París es una ciudad de perros privilegiados. En las calles, inclusive en los Campos Elíseos, que tienen la reputación de ser la avenida más bella del mundo, hay que caminar a saltos para no pisar la inconcebible cantidad de caca de perro que se encuentra por todas partes. También en Nueva York es familiar la imagen de los vecinos que sacan a sus perros al atardecer para que hagan sus necesidades en la calle, pero llevan un bastón especial, con una mano mecánica, como la que usaron los astronautas para recoger piedras en el suelo de la Luna. Con esa mano de ficción científica recogen lo que el perro deja, lo echan en una bolsita de plástico, que las tiendas especializadas venden para eso, y lo depositan en el tanque de la basura de la próxima esquina.

     En París, donde el arte de amar a los perros no ha alcanzado semejante refinamiento, los animales dejan sus residuos en cualquier parte y de cualquier modo.
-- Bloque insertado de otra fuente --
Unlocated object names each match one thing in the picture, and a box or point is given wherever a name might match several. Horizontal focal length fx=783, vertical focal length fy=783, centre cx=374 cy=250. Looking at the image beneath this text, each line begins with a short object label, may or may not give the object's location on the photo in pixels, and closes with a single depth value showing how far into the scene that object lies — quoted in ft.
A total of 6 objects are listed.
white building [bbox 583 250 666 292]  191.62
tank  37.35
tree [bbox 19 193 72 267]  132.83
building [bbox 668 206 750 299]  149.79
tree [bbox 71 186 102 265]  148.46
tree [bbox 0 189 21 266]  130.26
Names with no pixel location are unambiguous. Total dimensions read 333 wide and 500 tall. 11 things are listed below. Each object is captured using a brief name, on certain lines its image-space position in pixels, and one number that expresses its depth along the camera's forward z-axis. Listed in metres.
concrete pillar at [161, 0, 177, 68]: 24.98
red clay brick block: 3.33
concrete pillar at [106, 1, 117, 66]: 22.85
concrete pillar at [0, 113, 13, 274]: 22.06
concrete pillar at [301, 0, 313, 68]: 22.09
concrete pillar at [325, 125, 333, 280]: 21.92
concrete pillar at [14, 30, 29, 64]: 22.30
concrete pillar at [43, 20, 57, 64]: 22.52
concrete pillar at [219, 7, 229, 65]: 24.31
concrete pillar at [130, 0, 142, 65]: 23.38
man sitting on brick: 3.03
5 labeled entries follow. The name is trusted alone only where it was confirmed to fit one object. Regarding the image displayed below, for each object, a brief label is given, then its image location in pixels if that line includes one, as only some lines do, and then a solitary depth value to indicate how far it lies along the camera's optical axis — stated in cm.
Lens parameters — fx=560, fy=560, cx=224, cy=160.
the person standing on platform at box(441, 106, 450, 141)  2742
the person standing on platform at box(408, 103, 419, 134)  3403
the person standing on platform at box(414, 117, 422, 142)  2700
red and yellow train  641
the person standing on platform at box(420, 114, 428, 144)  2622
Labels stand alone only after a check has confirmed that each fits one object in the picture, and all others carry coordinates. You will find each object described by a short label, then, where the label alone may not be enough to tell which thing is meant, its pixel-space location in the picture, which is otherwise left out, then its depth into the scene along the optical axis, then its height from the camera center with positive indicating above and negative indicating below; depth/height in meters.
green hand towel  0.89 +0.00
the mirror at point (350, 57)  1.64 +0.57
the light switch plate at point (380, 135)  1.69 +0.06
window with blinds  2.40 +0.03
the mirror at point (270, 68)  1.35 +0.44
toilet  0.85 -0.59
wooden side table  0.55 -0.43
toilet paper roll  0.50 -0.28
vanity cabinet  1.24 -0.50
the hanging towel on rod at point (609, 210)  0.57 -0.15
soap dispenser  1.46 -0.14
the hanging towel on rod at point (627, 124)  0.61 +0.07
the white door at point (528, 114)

Se calcula que en toda la ciudad incluidos los suburbios, se recoge todos los días casi una tonelada de caca de perros, cuyo aprovechamiento industrial no está todavía resuelto. Las autoridades del municipio tienen años de estar buscando una solución desesperada, pero ninguna ha resultado eficaz. En las aceras han pintado la silueta de un perro, y una flecha que indica dónde deben cumplir con su deber los perros de la realidad. La señal está en un sitio por donde pasa al atardecer un arroyo artificial inventado por los ingenieros municipales, con el propósito único de arrastrar hasta las alcantarillas la caca de los perros. Pero son muy pocos los que obedecen las señales, y se orinan siempre, como se dice, fuera del tiesto. De modo que no hay remedio: en París siempre hay alguien en una visita con un pegote de perro en la sucia de un zapato. En mi tierra dicen que eso trae buena suerte. Si esto es así, en ninguna parte del mundo hay gente tan afortunada como en Francia.

 

3. «Diezpesos»

 

Se trata de un artículo tragicómico, que cuenta el destino miserable de un perro al que bautizaron con el ridículo nombre de “Diezpesos”, por haber sido ese el precio por el cual lo compró su dueño. El texto fue publicado en El Heraldo de Barranquilla, el 23 de noviembre de 1950.

 

Una mañana el pobre perro se quedó con la boca abierta, en espera de que le cayera el hueso providencial; pero le cayó algo duro, amargo y desde luego mucho más difícil de roer: un mal nombre. Habría podido ponerle “Cale” o “Napoleón”, con la esperanza de que fuera un mastín descomunal, un guardavallas feroz como su padre. Pero era todavía demasiado pequeño, demasiado huesudo e inconsciente para que se corriera el riesgo de ponerle un nombre que pudiera quedarle demasiado grande. Se temía –y con razón– que llamándose “Bartabarán” o “Bocanegra” el pobre animalillo iba a verse en los aprietos de sobrellevar un nombre mal cortado, con tres yardas más de las que normalmente se utilizan para bautizar los de su especie; “Bocanegra” o “Nerón”, además de la cola natural, habría tenido que arrastrar la cola de un nombre demasiado grande.

     Alguien, en cuyo nombre el perro se afilara los dientes en esas largas, desoladas noche de perro mal bautizado, recordó el precio del animal precisamente cuando se encontraba con la boca abierta, y el remoquete le cayó adentro y se convirtió en una substancia inseparable de la suya: ¡Diezpesos!